11.        Related Parties

 

During April 2021, we entered into consulting agreements (retroactive to September 1, 2020) with Nicole Steinmetz, Ph.D., acting Chief Scientific Officer, Jonathan Pokorski, Ph.D. (Dr. Steinmetz’s spouse), and Steve Fiering, Ph.D., each a co-founder of Private Mosaic and greater than 5% shareholder of the Company (“Related Parties”), for their scientific contributions towards advancing the technology platforms, in the monthly amounts of $5,000, $2,500, and $2,500, respectively. During the year ended December 31, 2022, we incurred related party consulting expenses for Dr. Steinmetz, Dr. Pokorski, and Dr. Fiering in the aggregate amount of $60,000, $30,000 and $30,000, respectively, included in research and development expenses in the accompanying consolidated financial statements. Pursuant to the consulting agreements, Dr. Steinmetz, Dr. Pokorski, and Dr. Fiering are initially paid 15% of their monthly amounts up and until the Company is able to raise at least $4 million in new funding. In exchange for the deferral of consulting payments, the Company agreed to grant each of the Related Parties RSU’s with a fair market value equal to 20% of their deferred cash compensation as of the closing date of the financing (the “20% Deferral”). The number of RSU’s to be granted will be calculated based on the closing price of the Company’s common stock on the closing date of the financing and will vest one-year from the date of grant. There was no share-based compensation expense recorded for years ended December 31, 2022 and 2021 pertaining to the 20% Deferral as the terms are unknown and are based on a future performance trigger.
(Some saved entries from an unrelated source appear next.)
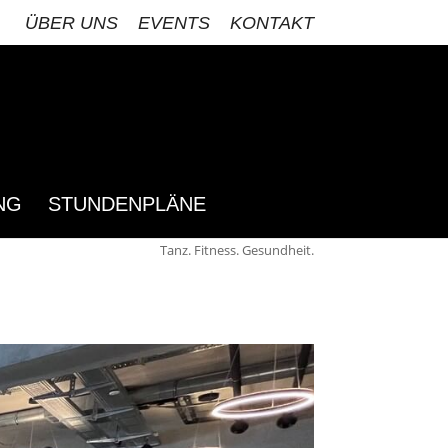
ÜBER UNS
EVENTS
KONTAKT
NG
STUNDENPLÄNE
Tanz. Fitness. Gesundheit.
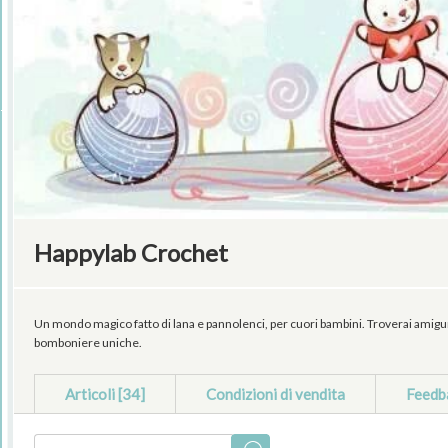
Happylab Crochet
Un mondo magico fatto di lana e pannolenci, per cuori bambini. Troverai amigurumi
bomboniere uniche.
Articoli [34]
Condizioni di vendita
Feedb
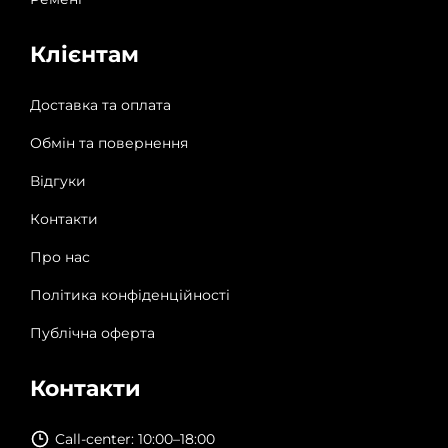
Клієнтам
Доставка та оплата
Обмін та повернення
Відгуки
Контакти
Про нас
Політика конфіденційності
Публічна оферта
Контакти
Call-center: 10:00–18:00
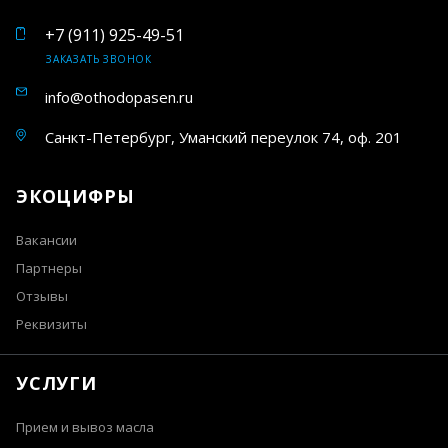
+7 (911) 925-49-51
ЗАКАЗАТЬ ЗВОНОК
info@othodopasen.ru
Санкт-Петербург, Уманский переулок 74, оф. 201
ЭКОЦИФРЫ
Вакансии
Партнеры
Отзывы
Реквизиты
УСЛУГИ
Прием и вывоз масла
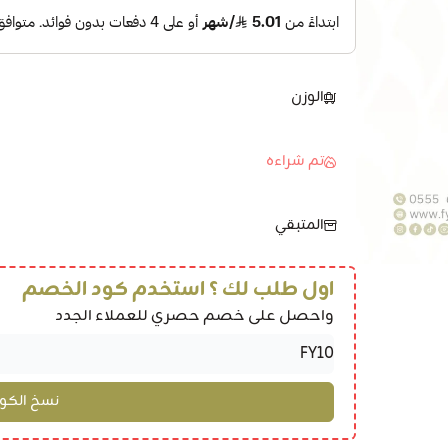
الوزن
تم شراءه
المتبقي
اول طلب لك ؟ استخدم كود الخصم
واحصل على خصم حصري للعملاء الجدد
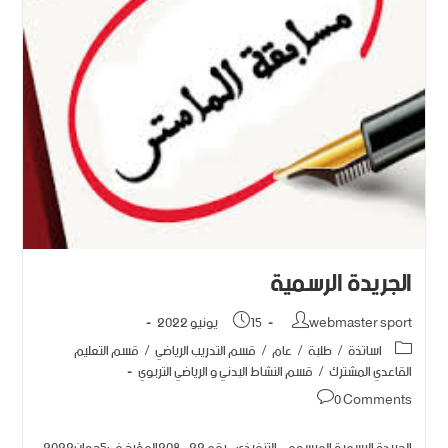
الجريدة الرسمية
webmaster sport
15 يونيو 2022
اساتذة
/
طلبة
/
عام
/
قسم التدريب الرياضي
/
قسم التعليم
القاعدي المشترك
/
قسم النشاط البدني و الرياضي التربوي
0 Comments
As of December 31, 2022 and 2021, we have accrued $238,000 and $137,500, respectively, in accrued consulting fees provided by the Related Parties, which amounts are included in accrued consulting in the accompanying consolidated balance sheets.

 

In addition, on May 7, 2021, we entered into convertible note purchase agreements with five (5) accredited investors, including three (3) members of our Board of Directors that participated on the same terms as other accredited investors, in the aggregate principal amount of $575,000. Of such amount, the three members of our Board of Directors invested $225,000 in aggregate (see Note 7).

 

Moreover, on February 18, 2022, we entered into convertible note purchase agreements with sixteen (16) accredited investors, including five (5) members of our Board that participated on the same terms as other accredited investors, in the aggregate principal amount of $341,632. Of such amount, the five (5) members of our Board invested $155,000 in aggregate (see Note 7).